Disposition of SESA Real Property. Allocation of Proceeds. When real property acquired or amortized with UI and/or ES granted funds ceases to be used for its respective program purposes, it must be sold, exchanged for replacement property, or otherwise disposed of as directed by DOL disposition instructions issued in accordance with 29 CFR 97.31(c). Under Section 97.31(c), each grant fund source's share of the proceeds from the sale or other disposition of the property is determined on the basis of its proportional participation in the cost of the property. Comparable treatment is accorded the Reed Act share of the proceeds (See Section 7.b.(5) on adjusting contributions to cost).
Prior to the issuance of OMB Circular No. A-87 in 1968, DOL would approve an amortization arrangement only if the State assured that the SESA could occupy that space or space of equivalent quality and quantity 'rent free' when amortization was completed, paying only for operation and maintenance costs. Since the Circular did not authorize continued use of the rent-free space requirement, DOL stopped using such an assurance and now relies exclusively on 29 CFR 97.31(c) to protect its equity interests in SESA real property. Disposition Instructions.
(a) retain title to the property and compensate DOL for its equity, in accordance with 29 CFR 97.31(c)(1); (b) replace the property with other property, using the proceeds from the disposition of the vacated property (6) as an offset to the cost of the replacement property, in accordance with 29 CFR 97.31(c)(1), with respective equities transferred to the replacement property;
(c) sell the property and compensate DOL for its equity in accordance with 29 CFR 97.31(c)(2); or (d) transfer the property to DOL or its designee, in which case the State will be paid by DOL to compensate it for any State equity in the property in accordance with 29 CFR 97.31(c)(3).
(2) UI and ES Grant Funds. A State may use the proceeds from the disposition of SESA real property that was acquired or amortized with UI and/or ES grant funds as an offset to the purchase price of replacement property subject to the following: (a) DOL disposition instructions. The replacement must be in accordance with DOL disposition instructions. (7) The grantee's request to DOL for disposition instructions should be accompanied by a plan for the disposition of the property to be replaced and the acquisition of the replacement property. The disposition-acquisition plan should cover the principal elements of the replacement, including location, projected cost, projected use by program of the replacement property, value of the equity transferred from the disposed property (by program), and a schedule for all significant events in the move to the replacement property. The plan may be amended at the discretion of the Department of Labor. (b) Utilization for UI or ES program purposes. The replacement property must serve the same program(s) as the disposed property. Therefore, only the portion of the proceeds that are attributable to UI funding may be used for UI purposes in the replacement property; the same treatment must be accorded the ES portion of the proceeds. Proceeds attributable to pre-1983 AS&T funds may be used for either UI or ES purposes provided they are identified as either UI or ES equity in the replacement property at the time of replacement and thereafter accounted for as such.

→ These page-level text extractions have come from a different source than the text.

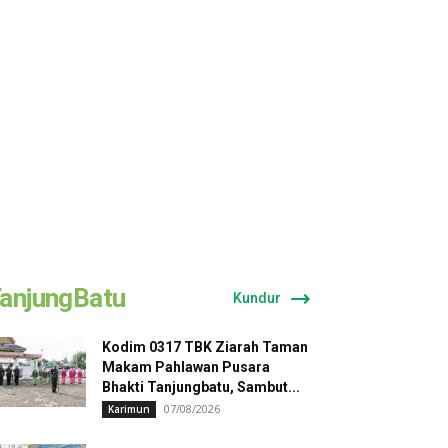
anjungBatu
Kundur
Kodim 0317 TBK Ziarah Taman
Makam Pahlawan Pusara
Bhakti Tanjungbatu, Sambut...
07/08/2026
Karimun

(c) Additional UI or ES cost. The amount of current or future UI grant funds that may be used to acquire or amortize replacement real property may not exceed the DOL equity attributable to the UI portion of the cost of the replacement real property (see Section 7.b.(2)) less the UI share of the proceeds from the disposed property, subject to the total spending limitation in Section 7.b.(1) above. The same treatment must be accorded costs charged to ES grant funds. (d) Location. The replacement property must be in the same State as the property that has been disposed of but does not have to serve or be located in the same geographic locality if there are valid program-related reasons for the replacement action, such as an increased need for service in one area and a decreased need in another, or because the replacement will reduce the grantee's net space costs. (e) Retention period. The proceeds resulting from the disposition of real property should be immediately used in the acquisition of the replacement property. However, DOL will permit retention of the proceeds in an interest-bearing escrow or other interest-bearing restricted account until the end of the Federal fiscal year in which disposition of the subject property occurred in order to allow the State to complete the actions involved in securing replacement property. Such interest-bearing accounts should yield interest equal to or greater than the rate required by 31 CFR Part 205, the regulations implementing the Cash Management Improvement Act (CMIA). Interest earned on the proceeds must be used in the acquisition of the replacement property and included as DOL equity. (Note that proceeds of a Reed Act equity may not be handled in the same manner. See Section 9.d.(1)).
(g) Use of proceeds after replacement. If the property being replaced is worth more than the replacement, the excess cash proceeds received or equivalent cash shall be handled in accordance with Section 9.e.(2). (h) Amortization acceleration. Proceeds from the disposition of SESA real property may not be used to accelerate the amortization of Reed Act or other fund source used to acquire other real property.
Deposit and Subsequent Use of Cash Proceeds. (1) Reed Act Funds. The Reed Act share of cash proceeds received from the sale or other disposition of real property must immediately be deposited in the State's account in the Unemployment Trust Fund (Section 303(a)(4) of the Social Security Act and Section 3304(a)(3) of the Internal Revenue Code of 1986). In addition, any portion of the Reed Act share of the proceeds from a disposition action that is not used for replacement property, as provided in Section 9.d.(1), must be immediately deposited in the State's account in the Unemployment Trust Fund. As Section 7.a.(2) states, however, only the adjusted contribution of Reed Act funds to the cost of the property may be credited as Reed Act funds. The remainder of the Reed Act share of the cash proceeds, if any, may not be credited as Reed Act funds and must be used solely for the payment of unemployment benefits. Failure to immediately deposit the applicable Reed Act proceeds into the Unemployment Trust Fund may be cause for the Secretary of Labor to commence conformity/compliance proceedings and to assess interest on the amount outstanding.
Disposition of Real Property with Reed Act Equity and No UI or ES Grant Funds Equity. (1) General. Some States have chosen not to use UI or ES grant funds to amortize SESA real property acquired with Reed Act or other non-Federal funds and used for UI or ES purposes. There is no DOL equity in this property and it may be sold or otherwise disposed of without obtaining DOL approval or DOL disposition instructions.